Selected passage section start

0

I have a file open in the browser that I want to create a stream and read with JS. I want to read the file in chunks of 1kb, but it always reads the whole file.

import { ReadableStream as PolyfillReadableStream } from 'web-streams-polyfill';
import { createReadableStreamWrapper } from '@mattiasbuelens/web-streams-adapter';

const toPolyfillReadable = createReadableStreamWrapper(PolyfillReadableStream);

  const file = myFile;
  const fStreamReader = toPolyfillReadable(file.stream(), new ByteLengthQueuingStrategy({
    highWaterMark: 1024,
  }));
  const stream = [];

  for await (const value of fStreamReader) {  // This works because I'm using web-streams-polyfill
    console.log(value);  // This only runs once and prints the whole file.
  }
user5507535
  • 1,580
  • 1
  • 18
  • 39

2 Answers2

0

The following is a simplified version of https://stackoverflow.com/a/28318964/16462950. When I used it to read a 28MB file, the allocation timeline always stayed at around 1KB:

enter image description here

async function read(file) {
  for (var offset = 0; offset < file.size; offset += 1024) {
    var oneKB = await file.slice(offset, offset + 1024).text();
    console.log(oneKB);
  }
}
<input name="file" type="file" onchange="read(this.files[0])" />

A file.stream() is faster, but consumes 64KB chunks and therefore allocates more memory.

Heiko Theißen
  • 12,807
  • 2
  • 7
  • 31
  • Here, on Chrome, the chunk size is not 64KB, it varies a lot, and is usually much larger than 64KB, some larger than 1MB. – user5507535 Feb 13 '23 at 17:27
  • I tested in on Chrome (without polyfills) and observed 64KB chunks. – Heiko Theißen Feb 13 '23 at 17:36
  • When the writer is processing a chunk does the reader stop reading? The idea of getting chunks is to limit the memory consumed, so if I read 1GB file I don't want to consume 1GB of memory from the user. – user5507535 Feb 13 '23 at 17:56
  • Sorry, but this answer didn't work for me. Here I'm running a React Native app on iOS and it's reading the whole file anyway, even if I have a 20MB file it reads the whole file as a single chunk. I need a way to break this down, I would like at least 1MB chunks. – user5507535 Feb 13 '23 at 22:39
  • On Safari, it's always reading the whole file as a single chunk, even 1GB file. – user5507535 Feb 14 '23 at 00:12
  • I have changed my answer, does that help you? – Heiko Theißen Feb 14 '23 at 07:32
  • This is what I also though to do, it's not the optimal approach though. Streams are more performant as you said. By the way, it doesn't need to be 1KB, 1MB is OK for me, so 64KB chunks from stream is OK, but the problem is that Safari always loads the entire file. – user5507535 Feb 14 '23 at 10:15
  • If Safari submits an `` to the server as in [this answer](https://stackoverflow.com/a/74536595/16462950), with `file.pipe(...)` replaced with `file.on("data", function(chunk) {console.log(chunk.length)})`, does the logged chunk size equal the entire file size? – Heiko Theißen Feb 14 '23 at 10:26
  • Let us [continue this discussion in chat](https://chat.stackoverflow.com/rooms/251857/discussion-between-user5507535-and-heiko-theissen). – user5507535 Feb 14 '23 at 10:53
0

here is how I implemented it. In this case the api is returning a ndjson as a stream (ReadableStream). I am reading the stream in chunks with a reader. In ndjson format, data is split by new lines, so each line by itself is a basic json which I parsed and added to fetchedData variable.

Selected passage section end
Dataset excerpts section start

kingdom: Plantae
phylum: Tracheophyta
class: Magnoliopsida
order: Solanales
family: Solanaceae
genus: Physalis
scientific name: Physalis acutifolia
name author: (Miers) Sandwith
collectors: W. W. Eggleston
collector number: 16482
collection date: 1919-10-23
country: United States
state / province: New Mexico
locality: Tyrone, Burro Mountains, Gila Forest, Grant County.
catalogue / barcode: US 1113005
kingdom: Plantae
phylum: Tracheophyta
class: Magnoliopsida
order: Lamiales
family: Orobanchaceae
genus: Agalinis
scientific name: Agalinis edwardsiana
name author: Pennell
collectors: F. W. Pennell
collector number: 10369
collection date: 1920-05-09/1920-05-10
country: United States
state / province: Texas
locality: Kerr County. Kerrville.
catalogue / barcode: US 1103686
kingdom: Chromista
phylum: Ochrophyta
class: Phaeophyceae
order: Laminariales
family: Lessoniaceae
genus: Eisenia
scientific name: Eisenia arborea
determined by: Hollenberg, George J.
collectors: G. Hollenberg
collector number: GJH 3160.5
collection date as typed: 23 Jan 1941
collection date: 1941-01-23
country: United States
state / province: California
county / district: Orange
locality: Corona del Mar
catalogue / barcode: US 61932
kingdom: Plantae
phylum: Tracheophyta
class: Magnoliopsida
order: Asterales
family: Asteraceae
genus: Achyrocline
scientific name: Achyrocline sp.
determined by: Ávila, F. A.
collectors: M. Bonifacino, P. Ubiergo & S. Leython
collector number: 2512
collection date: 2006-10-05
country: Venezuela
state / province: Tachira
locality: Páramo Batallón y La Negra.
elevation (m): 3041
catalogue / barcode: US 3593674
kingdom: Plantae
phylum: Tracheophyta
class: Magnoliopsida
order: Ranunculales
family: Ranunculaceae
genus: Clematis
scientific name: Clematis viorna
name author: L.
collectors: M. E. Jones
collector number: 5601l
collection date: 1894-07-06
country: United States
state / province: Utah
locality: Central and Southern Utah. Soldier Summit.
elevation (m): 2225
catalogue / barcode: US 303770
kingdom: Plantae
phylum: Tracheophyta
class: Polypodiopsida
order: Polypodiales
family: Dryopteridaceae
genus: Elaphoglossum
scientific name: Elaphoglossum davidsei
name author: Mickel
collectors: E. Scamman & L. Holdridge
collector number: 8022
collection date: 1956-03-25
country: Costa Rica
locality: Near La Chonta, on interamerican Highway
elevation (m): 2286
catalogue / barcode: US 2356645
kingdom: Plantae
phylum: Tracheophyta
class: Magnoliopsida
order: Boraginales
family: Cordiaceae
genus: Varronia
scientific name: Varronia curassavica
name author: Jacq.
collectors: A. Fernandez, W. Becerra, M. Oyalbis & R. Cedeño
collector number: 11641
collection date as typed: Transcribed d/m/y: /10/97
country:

Dataset excerpts section end

Assignment 1: Copy word for word the part of the thread on reading a file in chunks that opens with the words containing "The following is" and closes with "allocates more memory.".
Assignment 2: Pick up the thread on reading a file in chunks after its last sentence and write what comes next.

Response box 1:
The following is a simplified version of https://stackoverflow.com/a/28318964/16462950. When I used it to read a 28MB file, the allocation timeline always stayed at around 1KB:

enter image description here

async function read(file) {
  for (var offset = 0; offset < file.size; offset += 1024) {
    var oneKB = await file.slice(offset, offset + 1024).text();
    console.log(oneKB);
  }
}
<input name="file" type="file" onchange="read(this.files[0])" />

A file.stream() is faster, but consumes 64KB chunks and therefore allocates more memory.

Response box 2:
var fetchedData = [];

fetch('LinkGoesHere', {
    method: 'get',
    headers: {
        'Authorization': 'Bearer TokenGoesHere' // this part is irrelevant and you may not need it for your application
    }
})
.then(response => {
    if (!response.ok) {
        throw new Error(`HTTP error! Status: ${response.status}`);
    }
    return response.body.getReader();
})
.then(reader => {
    let partialData = '';

    // Read and process the NDJSON response
    return reader.read().then(function processResult(result) {
        if (result.done) {
            return;
        }

        partialData += new TextDecoder().decode(result.value, { stream: true });
        const lines = partialData.split('\n');

        for (let i = 0; i < lines.length - 1; i++) {
            const json = JSON.parse(lines[i]);
            fetchedData.push(json); // Store the parsed JSON object in the array
        }

        partialData = lines[lines.length - 1];

        return reader.read().then(processResult);
    });
})
.then(() => {
    // At this point, fetchedData contains all the parsed JSON objects
    console.log(fetchedData);
})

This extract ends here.